§ DATA SECTION
□ □ □ □ □

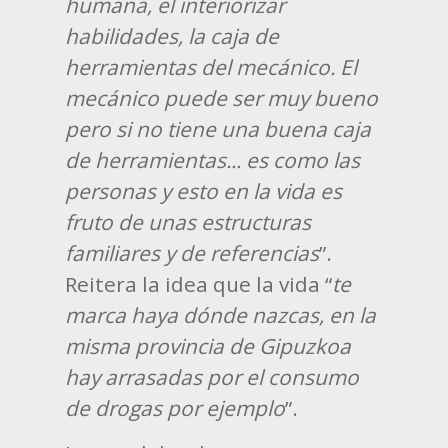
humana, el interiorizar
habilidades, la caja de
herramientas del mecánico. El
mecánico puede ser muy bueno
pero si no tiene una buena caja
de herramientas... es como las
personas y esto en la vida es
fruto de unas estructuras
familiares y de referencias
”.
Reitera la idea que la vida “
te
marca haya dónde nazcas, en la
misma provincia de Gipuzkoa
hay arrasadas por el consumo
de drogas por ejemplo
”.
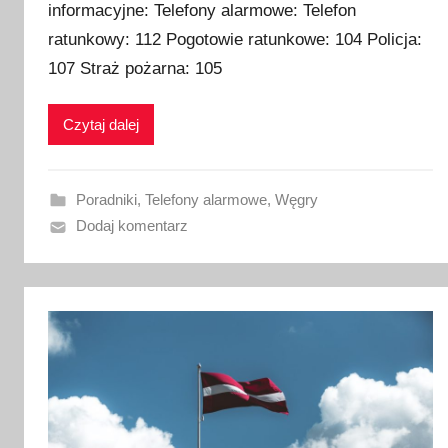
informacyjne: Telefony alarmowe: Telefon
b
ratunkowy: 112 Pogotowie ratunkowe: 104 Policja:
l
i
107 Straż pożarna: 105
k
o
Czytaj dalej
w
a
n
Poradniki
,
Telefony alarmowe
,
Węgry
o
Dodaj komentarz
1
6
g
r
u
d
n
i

□ □ □ □ □

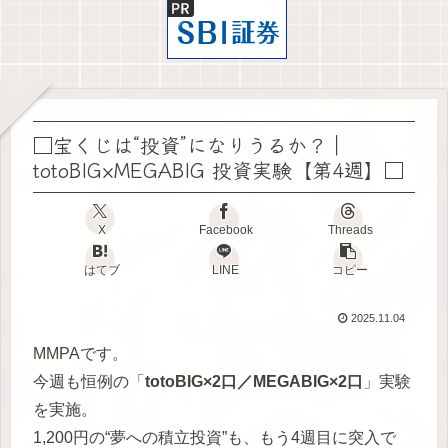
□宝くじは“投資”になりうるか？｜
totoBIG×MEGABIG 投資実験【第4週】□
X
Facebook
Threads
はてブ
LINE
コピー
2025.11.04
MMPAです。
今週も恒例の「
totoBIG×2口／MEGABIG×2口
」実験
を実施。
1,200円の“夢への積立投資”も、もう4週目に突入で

□ □ □ □ □

State how many lines in the items above contain the word "mecánico". Give only the number.

§ EXERCISE RESPONSE
2